Saturday, March 24, 2012

Day 84: March 24th - Bay Hill Golf Club

Partly sunny, mid-80s, threatening rain (but never did)

       Again, I’ll plead the case for golf courses against the better judgment of many of my cohorts.  If the golf course weren’t there, what might be occupying the space instead.   Ideally, it would be forest, plains, wetlands, or other natural habitat.  Realistically, it would much more likely be paved parking lots, strip malls, condos, or housing developments.

       With golf courses you get fresh water, grasslands, scrub, woods, and edges.  Any birder who birds well developed and managed golf courses will tell you that they are in truth fine birding habitat.  Today, as I followed a former student from the high school in which I taught, James I. O’Neill High School, competing in the Arnold Palmer Invitational Tournament at Bay Hill Golf Club, I counted numerous species of fine Florida birds.  Great blue heron, Great egrets, Black ducks, Red-shouldered hawks, American and Fish crows, Tricolored herons, Blue jays, Carolina wrens, and on and on were all present in abundance.

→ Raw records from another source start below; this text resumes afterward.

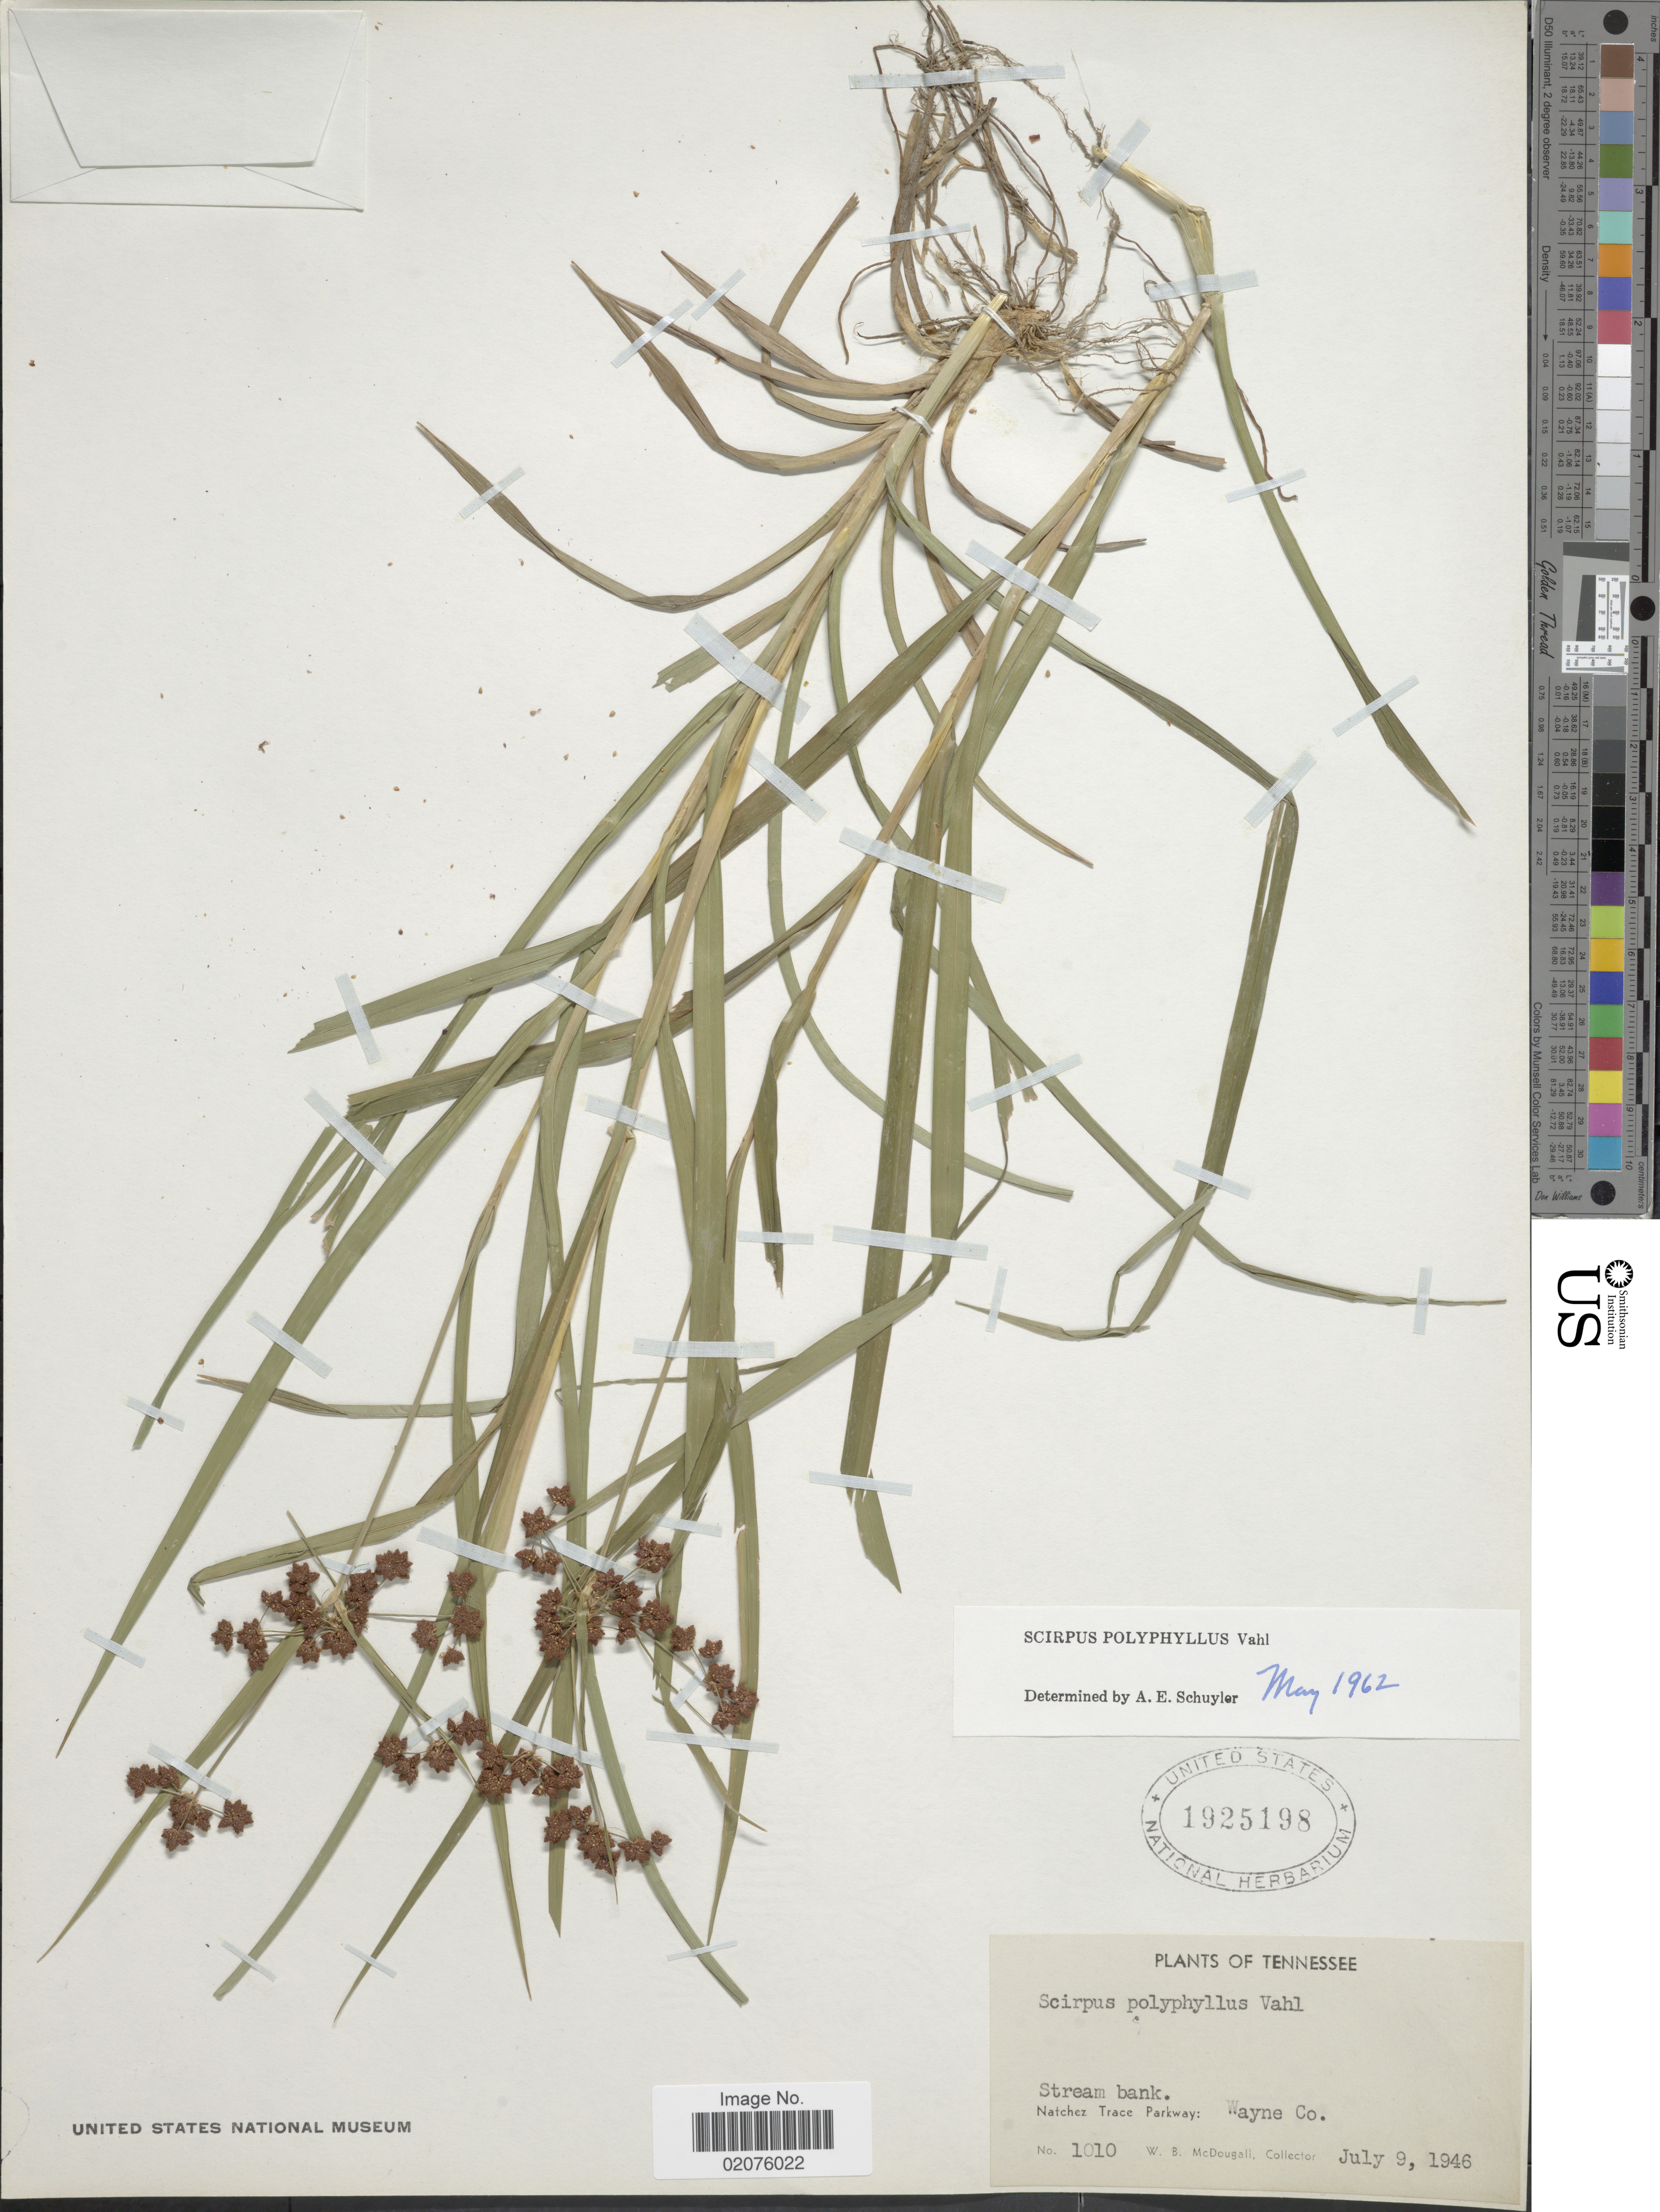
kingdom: Plantae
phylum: Tracheophyta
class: Liliopsida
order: Poales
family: Cyperaceae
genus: Scirpus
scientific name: Scirpus polyphyllus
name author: Vahl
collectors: W. B. McDougall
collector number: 1010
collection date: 1946-07-09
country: United States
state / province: Tennessee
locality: Natchez Trace Parkway: Wayne Co.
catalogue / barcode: US 1925198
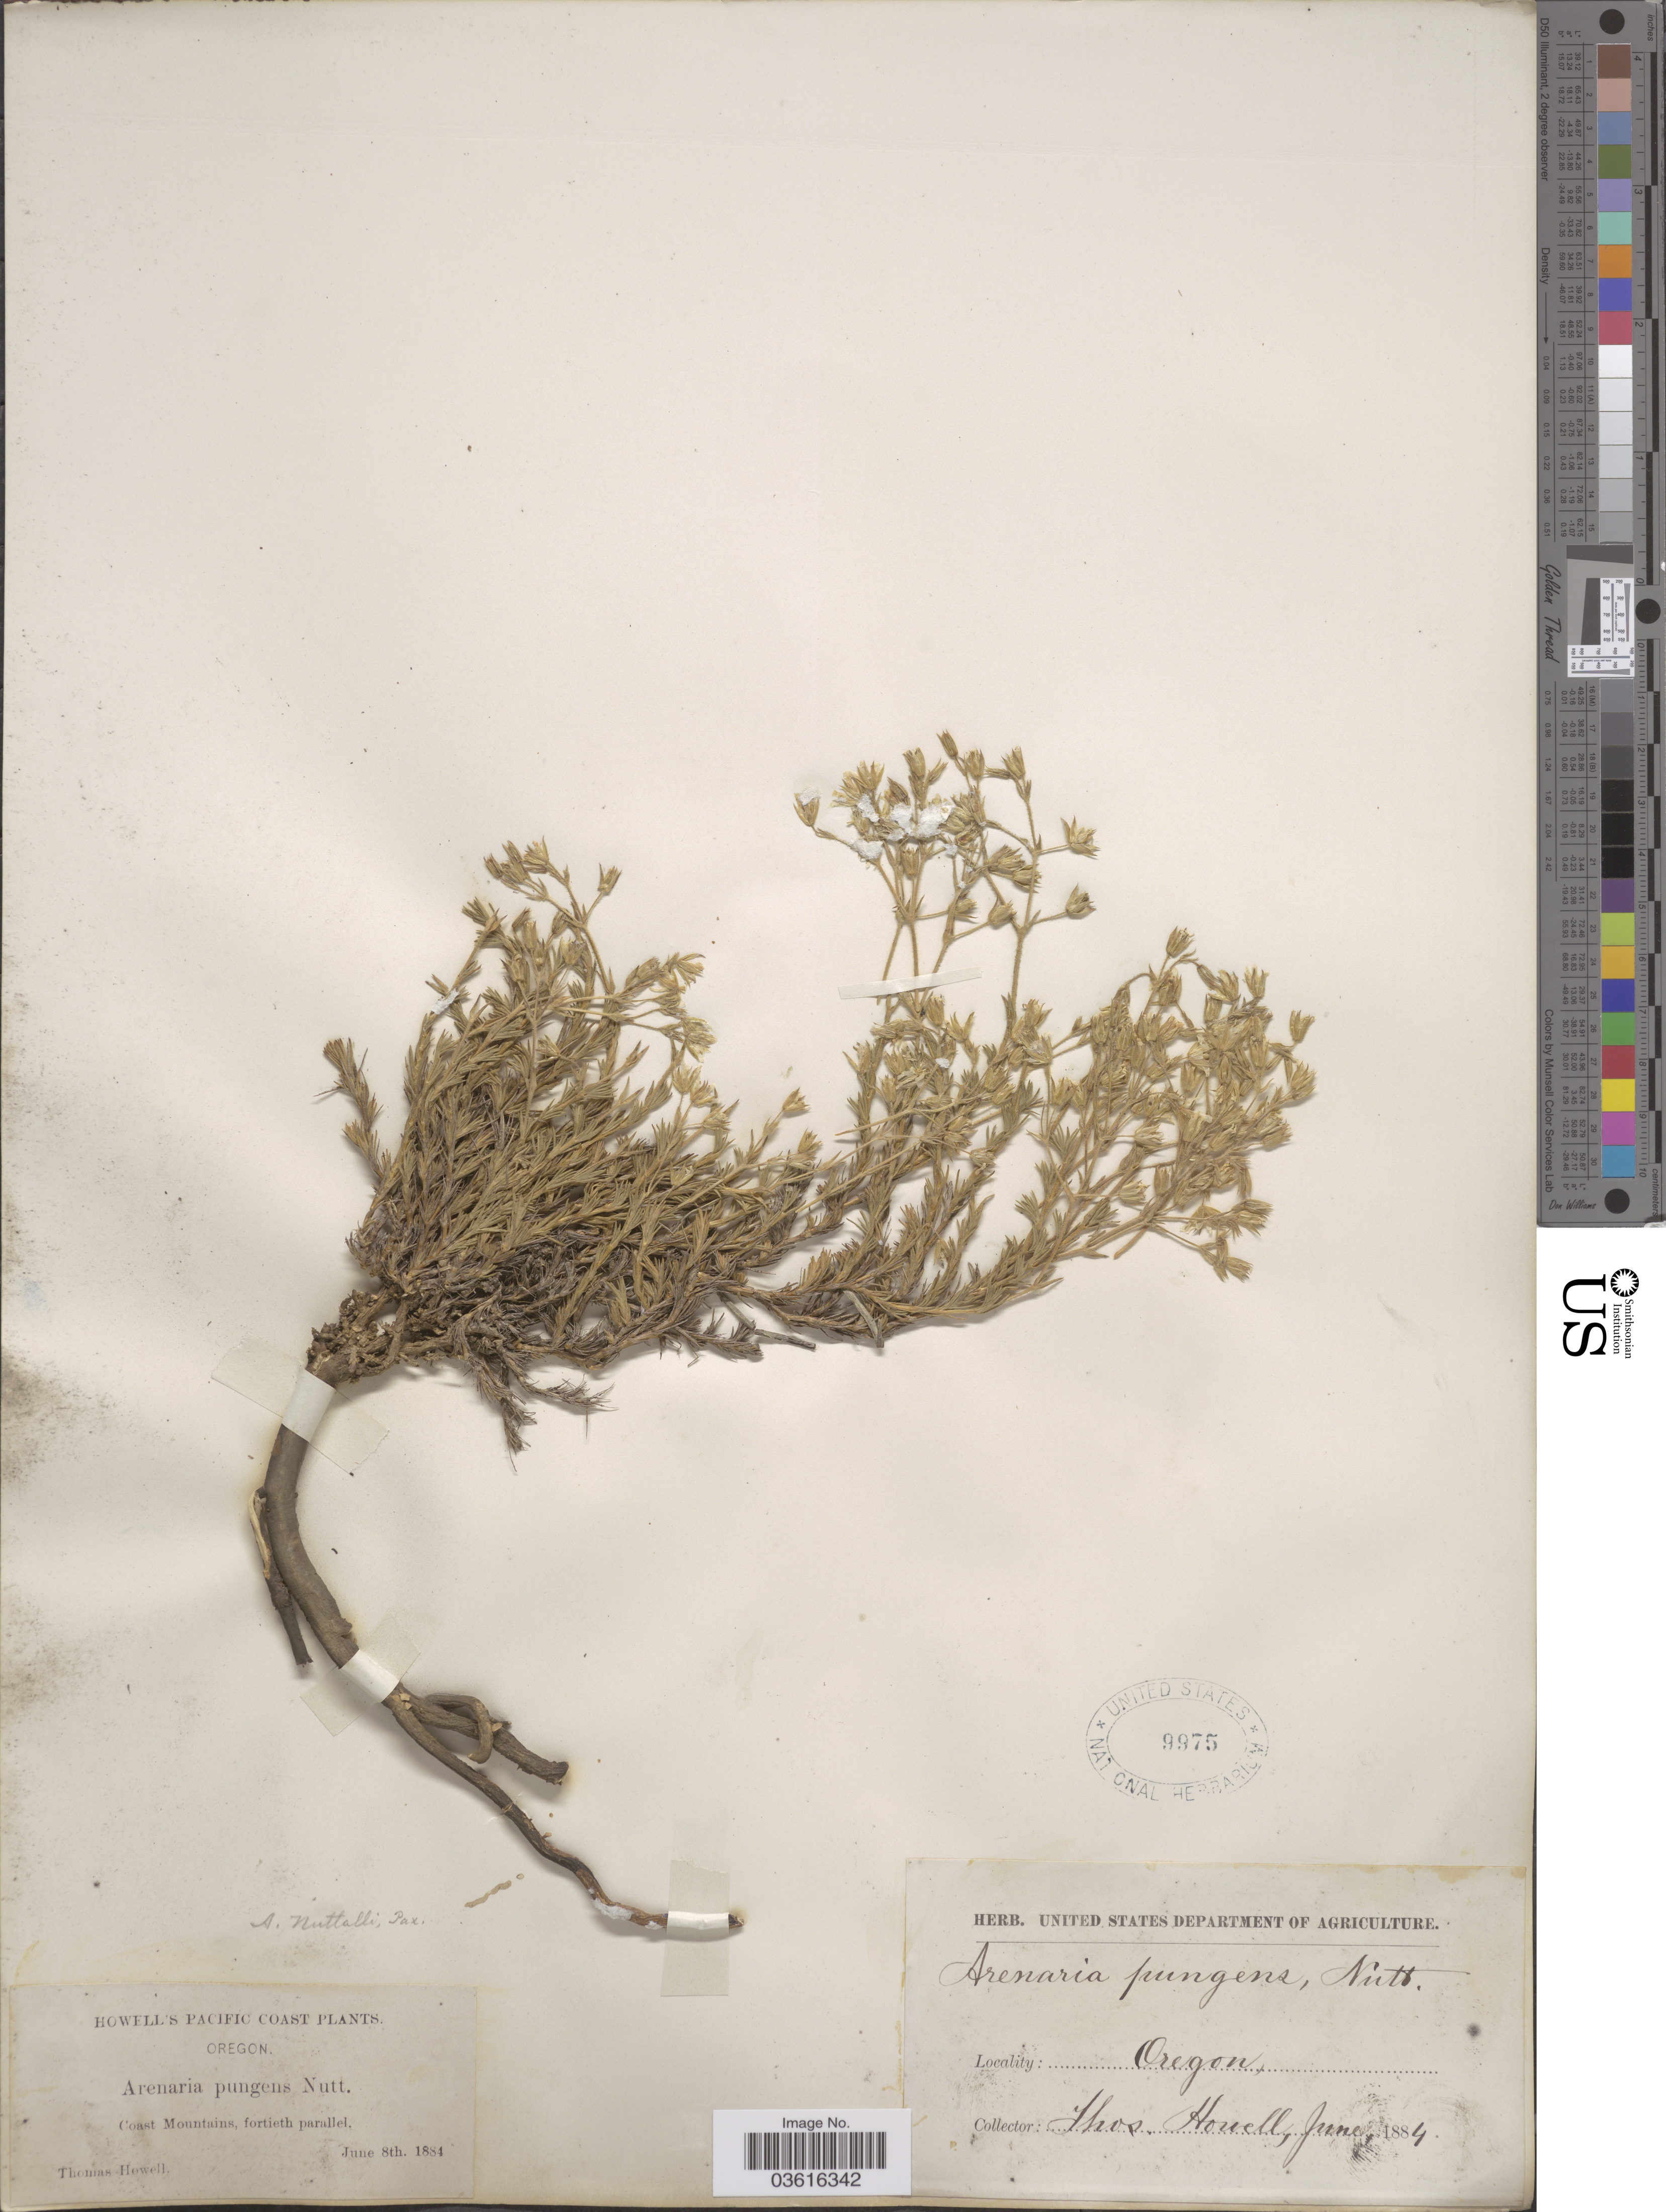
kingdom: Plantae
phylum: Tracheophyta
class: Magnoliopsida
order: Caryophyllales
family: Caryophyllaceae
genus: Minuartia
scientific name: Minuartia nuttallii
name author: (Pax) Briq.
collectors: T. Howell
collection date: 1884-06-08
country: United States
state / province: Oregon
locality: Pacific Coast. Coast Mountains, fortieth parallel.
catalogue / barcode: US 9975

       Sitting in the bleachers at the 18th hole, I watched a dozen White ibises fly into a large live oak adjacent to the green.  In a tree overhanging the 6th tee, a large group of Double-crested cormorants perched as if oblivious to the crowds below. 

DC Cormorants over Tee #6

         Walking across the 17 fairway, we were almost impaled by two Great blues flying at eye-level  directly in front of us.  On the 16th hole, an Osprey hit the water of the pond adjacent to the green and emerged with a small fish. 


     
        Often, as I watch tournaments on television, I find myself making a list of all the birds I hear in the background singing and chipping.  Bottom line, golf courses attract a wide variety of birds and are probably a more beneficial use of the land than other options that the society at large may choose.